Step 3: Allow and tolerate
Stay with the signal long enough to learn from it, without flooding.
- Listen for: urgency to escape (joking, intellectualizing, distraction, “I’m fine”).
- Prompts: “Can we stay with it for three breaths?” “What helps you keep one foot in the room while we look at this?”
Step 4: Make meaning
Link the feeling to context, interpretation, values, and needs.
- Listen for: emotion without a storyline, or storyline without emotion.
- Prompts: “When does this show up most?” “What might this be protecting?” “What need is under this—safety, clarity, closeness, respect, rest?”
Step 5: Choose a response
Translate information into a next step: action, boundary, request, or acceptance.
- Listen for: impulses that reduce feeling in the short term but repeat the pattern.
- Prompts: “What would a 10% response look like?” “Is this a problem to solve, a boundary to set, or a grief to allow?”
How this changes with alexithymia
For clients with alexithymia—difficulty identifying and describing feelings—the pipeline often breaks near the beginning. The client may have distress without differentiation, or detail without felt access. When that happens, therapy can look unusually circular without anyone doing anything “wrong.”

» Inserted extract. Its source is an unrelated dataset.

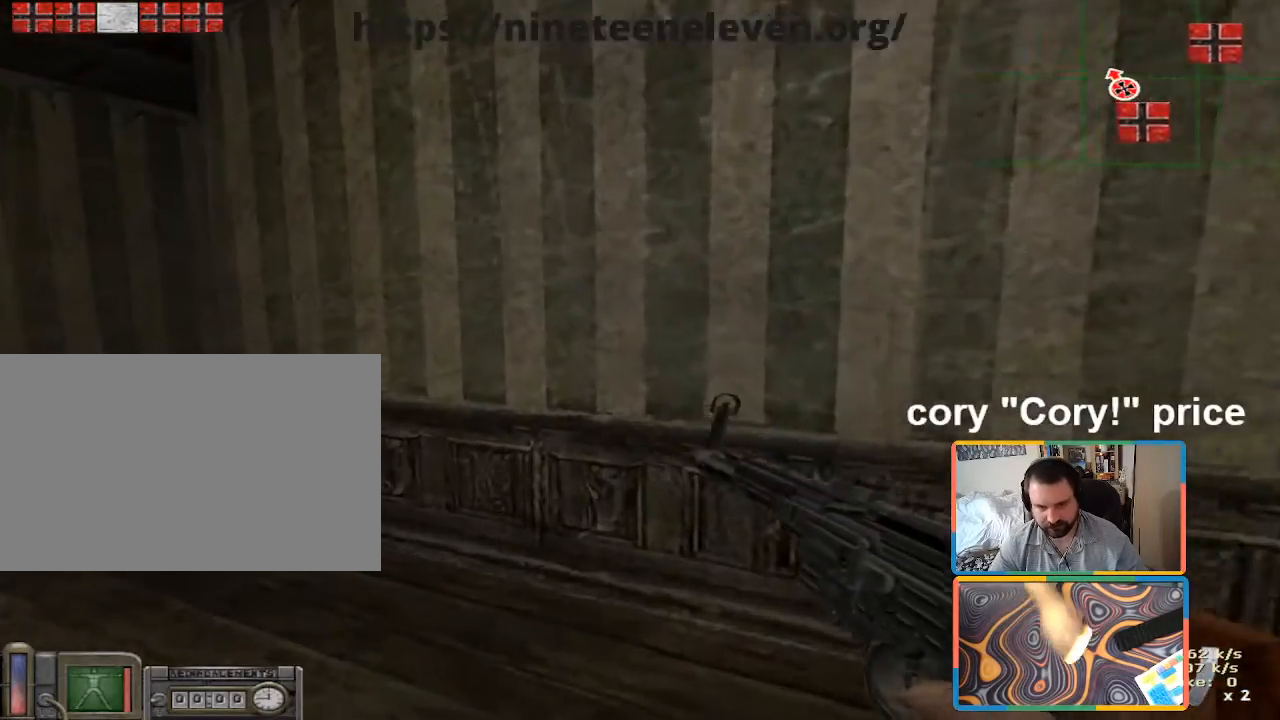
{"keys": ["a", "w"], "mouse": [], "events": []}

- High detail about events with low access to internal experience
- “I don’t know what I feel” as an honest endpoint, not a dodge
- Somatic cues without a clear emotional meaning
- Oscillations between numbness and overwhelm
A helpful stance is to treat this as a skills and access conditions problem, not a motivation problem. The first wins are often small: noticing cues earlier, tolerating uncertainty for a few seconds longer, finding one workable word.
Markers of progress
Progress tends to look like capacity and timing changes, not bigger emotional speeches:
- Earlier detection: noticing sooner, at lower intensity
- Better differentiation: more specific, more stable language over time
- Clearer links: cues connect to context, needs, and choices
- More flexible responses: fewer automatic shutdown and avoidance cycles
A brief client-facing explanation
Many clients benefit from a short, non-shaming frame: “Processing isn’t about forcing anything. It’s about noticing what your system is signaling, putting a few words to it, and figuring out what it needs—at a pace you can tolerate.”
How Feelpath can support this work
Feelpath is designed to support reflection between sessions for clients who struggle to identify and describe feelings. It can reinforce the same five steps in a calmer setting, so clients can bring more usable observations into therapy without pressure to “perform insight.”
Safety and pacing
Emotional processing is not a contest in intensity. For many clients, especially those with trauma histories or overwhelm, the work is to stay within a tolerable window and build capacity slowly. When a client is destabilizing, return to grounding, safety, and collaboration.
Bottom line
“Process your emotions” becomes actionable when it is made concrete. For many clients—especially those with alexithymia—the goal is not bigger emotional speeches. The goal is a steady pipeline from cues to language to a wiser next step.